Data extract:
[Start of Attachment]
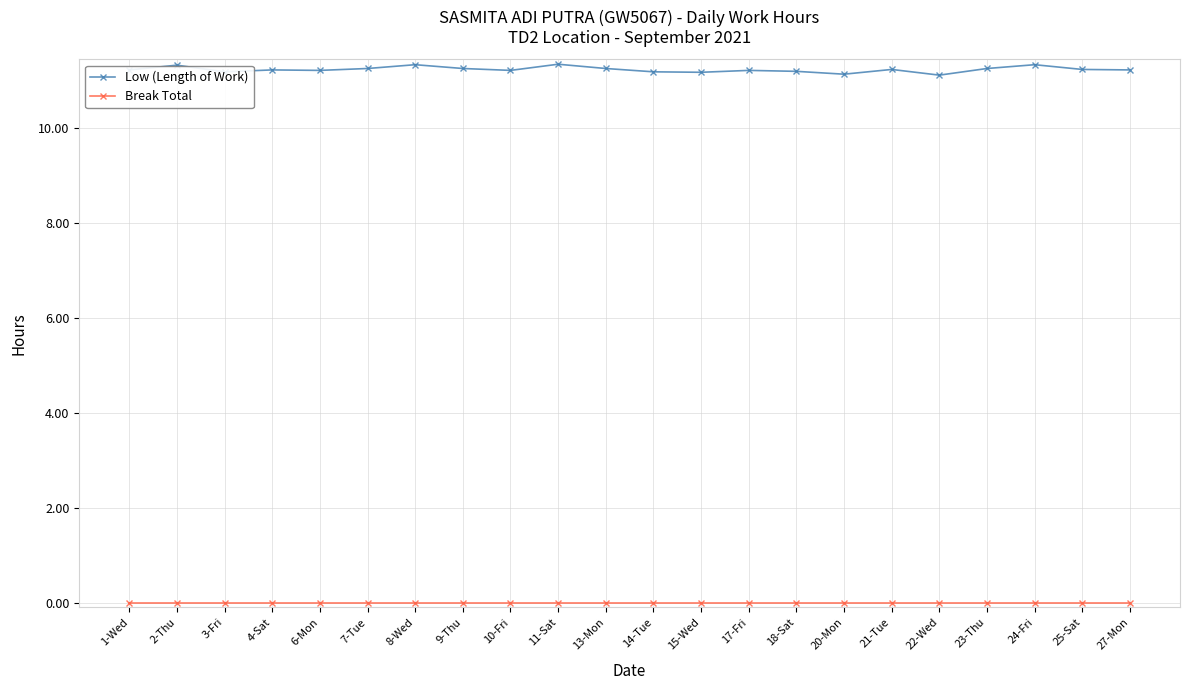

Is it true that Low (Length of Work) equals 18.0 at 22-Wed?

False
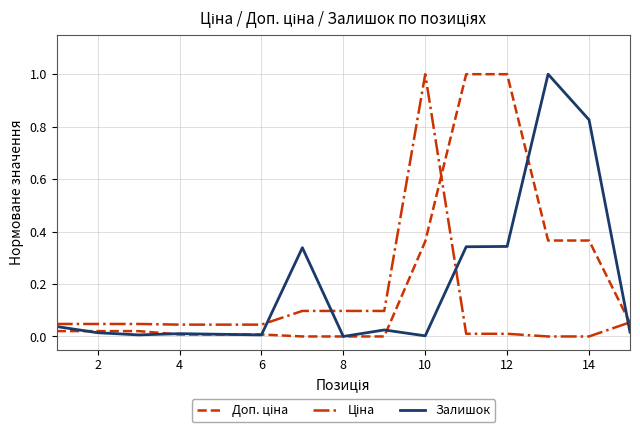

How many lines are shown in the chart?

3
[End of Attachment]
[Start of Attachment]
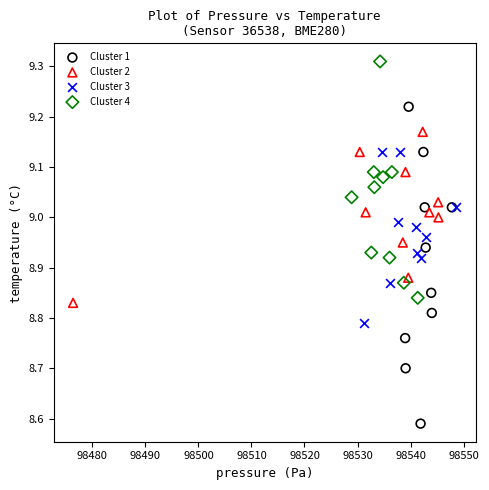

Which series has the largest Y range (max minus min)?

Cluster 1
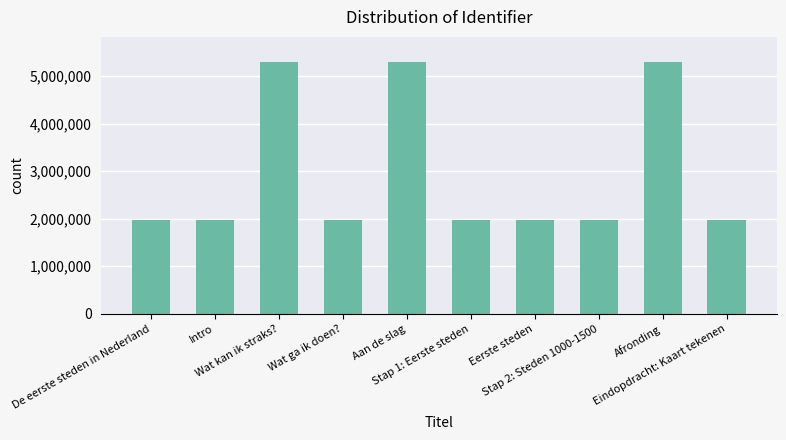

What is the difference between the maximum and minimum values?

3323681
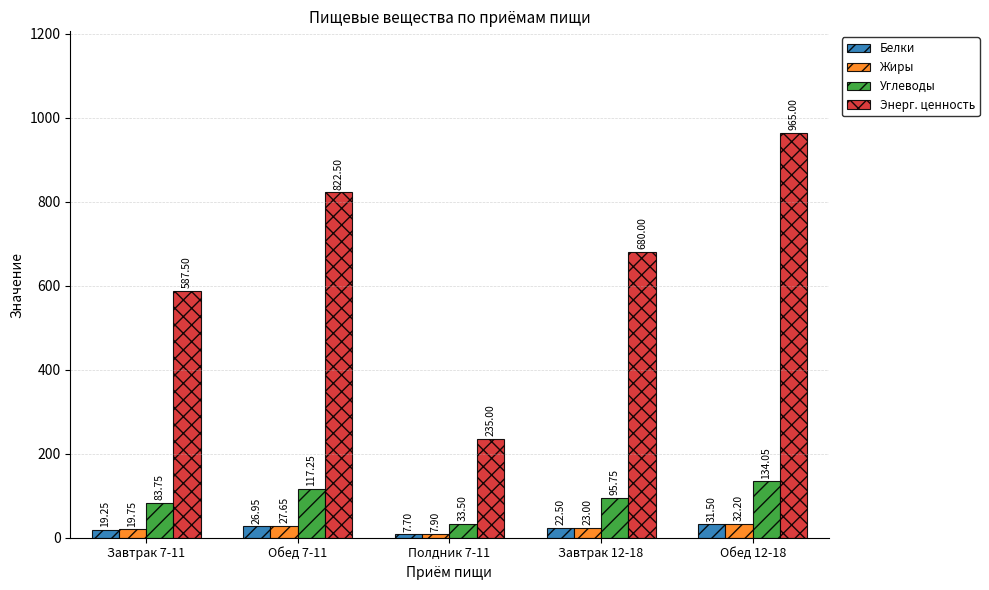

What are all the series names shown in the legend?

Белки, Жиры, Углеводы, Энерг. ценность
[End of Attachment]
[Start of Attachment]
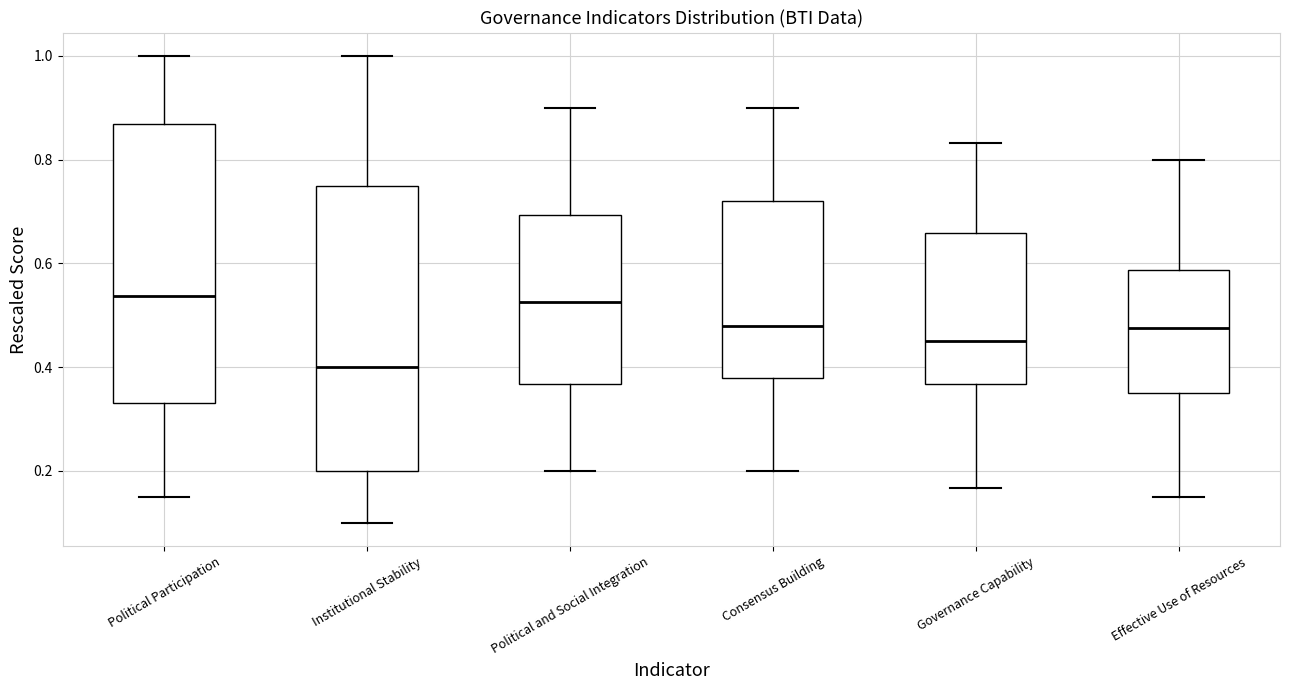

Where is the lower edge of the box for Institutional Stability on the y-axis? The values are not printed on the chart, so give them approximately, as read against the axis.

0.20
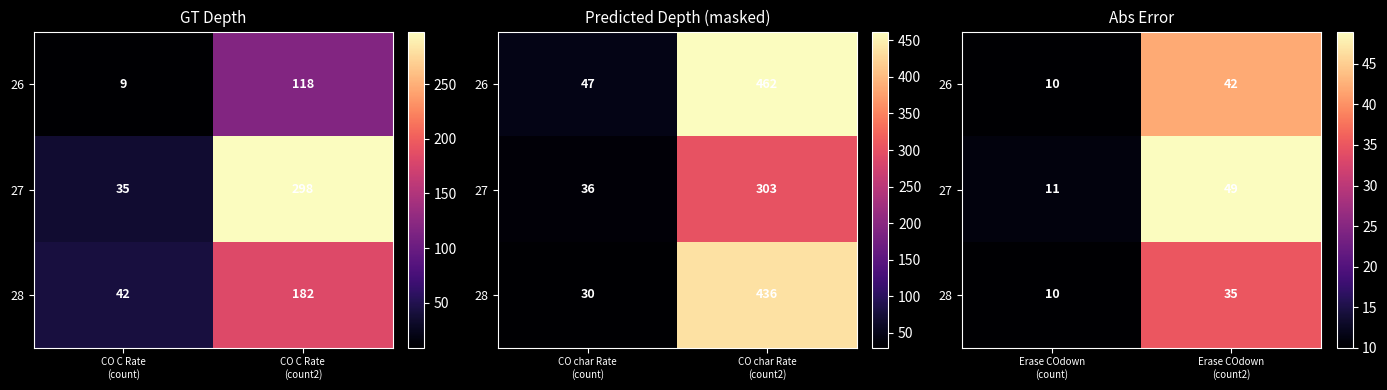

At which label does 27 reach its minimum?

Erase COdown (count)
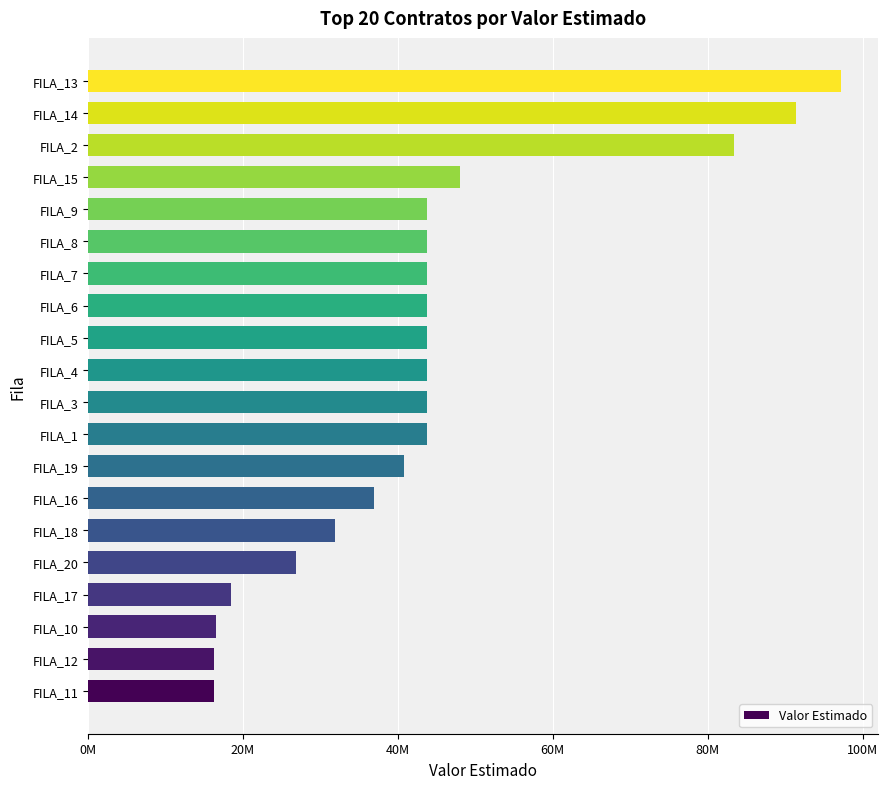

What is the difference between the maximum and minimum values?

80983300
[End of Attachment]
Task to complete: Put the material above into a Markdown table with the columns Row and Line. Start with the line that contains "Is it true that" and go on through the line that contains "How many lines are shown in the chart?", including both, and leave out blank lines and pictures.

Exercise result:
| Row | Line |
|---|---|
| 1 | Is it true that Low (Length of Work) equals 18.0 at 22-Wed? |
| 2 | False |
| 3 | How many lines are shown in the chart? |